La vida del joven no había sido sencilla;
lo primero que recuerda es una infancia en la que había aprendido a defenderse,
a ganarse la vida y a sobrevivir en aquella gigantesca urbe. Sus maestros
habían sido otros vagabundos, los cuales lo habían criado desde que lo
encontraron deambulando por las calles, llorando y con la ropa sucia. Con el
tiempo, supieron que el pequeño había escapado de un orfanato.

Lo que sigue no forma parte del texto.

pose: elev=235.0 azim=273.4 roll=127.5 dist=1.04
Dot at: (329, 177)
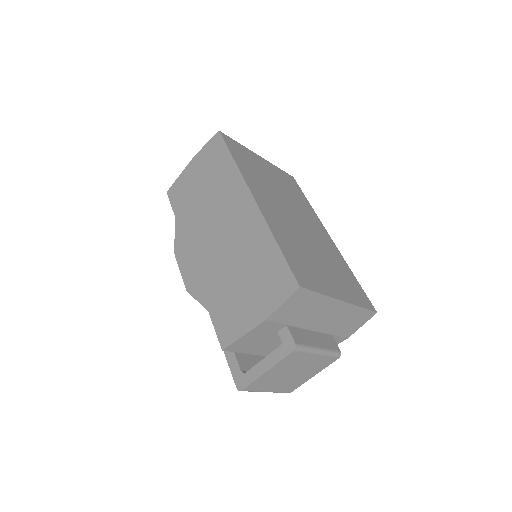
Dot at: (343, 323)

Hacía ya tiempo que todas las monedas que
caían en sus manos tenían dos funciones: Alimentarle y comprar boletos de
lotería. El vendedor al que acudía sentía algo de lástima por el mendigo que
siempre se llevaba una decepción por no ganar nada en los más de setenta
boletos que había comprado. Pero no perdía la fe; cada dos semanas acudía
religiosamente a adquirir uno, salvo aquella ocasión en que el dinero fue
escaso y tuvo que elegir entre comer o comprar el boleto. Fuera de ello, seguía
yendo a rascar las casillas, esperando que algún día su sueño se hiciera
realidad.
Al entrar al edificio, recordó a sus
antiguos mentores que se reunían cerca de ahí. No les veía desde aquella vez en
que intentó robarle a uno de ellos y fue expulsado del grupo. Pero el
pensamiento se desvaneció cuando, después de haber hablado con diversos
empleados y pasado por un montón de papeleo, recibió el cheque concerniente al
premio mayor. Jamás había visto tantos ceros juntos.
Los siguientes días fueron simples
preparativos; cobrar el cheque y conseguir el vuelo privado fueron las
prioridades, pero también se hizo de una casa donde guardar el dinero, se
compró ropa nueva por primera vez y supo lo que era comer en un restaurante. Ni
las prendas ni el platillo eran excesivamente caros, pero para el otrora
indigente eran lujos que se dio durante los días siguientes, hasta que llegó el
momento que tanto había esperado.
Aquella tarde, subió al avión. Dentro se
encontraba únicamente el personal que ofrecía la compañía, aunque el chico sólo
tuvo contacto con las azafatas. Se acomodó en su lugar, esperó a que el
despegue hubiera concluido y entonces, se acercó con los asistentes de vuelo.
-¿Ya estamos a la altura máxima a la que
llegaremos? –preguntó el joven
Ellas respondieron afirmativamente y el
chico preguntó por su madre, que se encontraba “en el cielo”, y había ido en su
búsqueda. Las dos azafatas pensaron que era una broma hasta que notaron la
inocencia del muchacho en sus ojos. Con mucho pesar, entre ambas le dijeron que
había cometido un error al creer que su madre estaría ahí. El chico no lo
comprendió; se limitó a levantarse y tomar uno de los paracaídas que la
compañía ofrecía para disfrute del cliente. Después, caminó rumbo a la puerta
de la aeronave y la abrió sin mayores complicaciones –Esto debido a que el
paracaidismo era habitual entre los usuarios–.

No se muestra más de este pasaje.